Israel-Palestine war: Siege and shelling 'wants to return Gaza to the stone age'
It has been two weeks since Israel cut electricity and fuel supplies to Gaza and most bakeries have closed their doors, leaving two million people at risk of starvation and malnutrition.
With the war now in its third week, the few bakeries that are still running are becoming well-known names among residents of the besieged region.
“I have a family of nine and around 15 other relatives are staying with us,” says Abu Bakr Zinati, a resident of Deir al-Balah.
“This usually means we need at least a bag of 50 loaves every day,” he tells Middle East Eye.
“But since the start of the [Israeli] attack, we’ve only been able to get 20 loaves a day because bakery owners are trying to make sure they can cover the needs of as many households as they can.”
“In the past week, we have been struggling to find bakeries that are still open and operating,” Zinati says.
“Now the owner of this one just told us that the fuel running the power generator has gone.
“I don't know what we'll do now, more bakeries are closing their doors every day.”
One crisis amongst many
Lack of fuel affects not only the bakeries in Gaza’s refugee camp but also means supermarkets have no way of refrigerating produce and desalination plants cannot operate.
Food, generator-produced electricity, and water are now at extremely low levels following the Israeli bombing campaign in Gaza, which began in response to an attack by Hamas-led Palestinian fighters on 7 October.
Israel imposed a complete siege on the already-blockaded strip after the attack.
In practice, that means no food, water, fuel, medicine, or electricity can enter Gaza.
Israel has also bombed and continues to threaten to bomb the Rafah crossing that Gaza shares with Egypt.
That means aid sent by the international community cannot enter the area without hard-fought negotiation.
The most recent exception was for around 20 trucks loaded with medical supplies and food assistance, which entered Gaza from Egypt for the first time on Saturday.

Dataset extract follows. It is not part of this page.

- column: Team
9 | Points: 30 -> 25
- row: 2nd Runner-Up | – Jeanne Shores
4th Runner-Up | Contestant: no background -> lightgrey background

“We used to receive around one to four hours of electricity a day during the first week of the assault,” says Zinati.
“Now we do not receive any electricity supply. We cannot recharge our phones to call each other nor can we watch TV to see what is going on around us.
“We just hear bombing around us all day but we don't know where it is coming from,” he adds.
While the vast majority of Gaza residents do not have access to power, many rely on FM radios to listen to the news and find alternatives to TV and the internet.
But even radio can be interrupted as local stations are subject to frequent Israeli hacking attacks.
“We keep the radio on almost all day long because it is our only source of information,” Zinati explains.
“But every now and then Israeli forces hack local stations and broadcast recorded messages telling residents not to support Hamas, and threatening retaliation against anyone who does.
“They also regularly ask residents to evacuate their homes and move to the south of the Gaza Strip,” Zinati continued.
Information is secondary to the immediate needs of life and access to the basics remains the main concern for Gaza’s people.
More than 1.5 million Palestinians in the region face water shortages. Local authorities have been unable to supply the area with water after Israel cut water supplies.
Many residents are now pumping water from wells but that comes with risks and supplies can be contaminated with seawater and wastewater.
The desperation is evident in the al-Zawaida area of Gaza, where many have fled, seeking refuge with relatives and friends.
With so many new arrivals, supplies do not last long.
'If there are five boxes of bottled water in a supermarket, we take one and leave the rest for other families'
- Rabha Saqer, Gaza resident
“We fill two water tankers every couple of days when the man distributing drinking water comes to our neighbourhood, and we pay around three Shekels ($0.76) for each tanker,” Rabha Saqer, a displaced mother of five, told MEE.
“But the water runs out a few hours later because we are an extended family of around 30 individuals staying at our in-laws' home,” she adds.
“When there is no water, we cannot even cook, we are relying on canned food that is gradually running out in the supermarkets.
“My kids are asking for homemade food, my heart is aching for them, especially for the young ones who need to eat healthy at this age.”
With the increasing demand for drinking water and the complete closure of Gaza's borders, shop owners are also unable to restock empty shelves with bottled water.
“We are able to buy small amounts of water and food day by day, but we cannot stock up on food or water because even the markets cannot provide much,” Saqer continues.
“If there are five boxes of bottled water in a supermarket, we take one and leave the rest for other families.
“We are left without food, water, electricity, fuel, or internet. They [Israelis] want to return Gaza to the stone age.”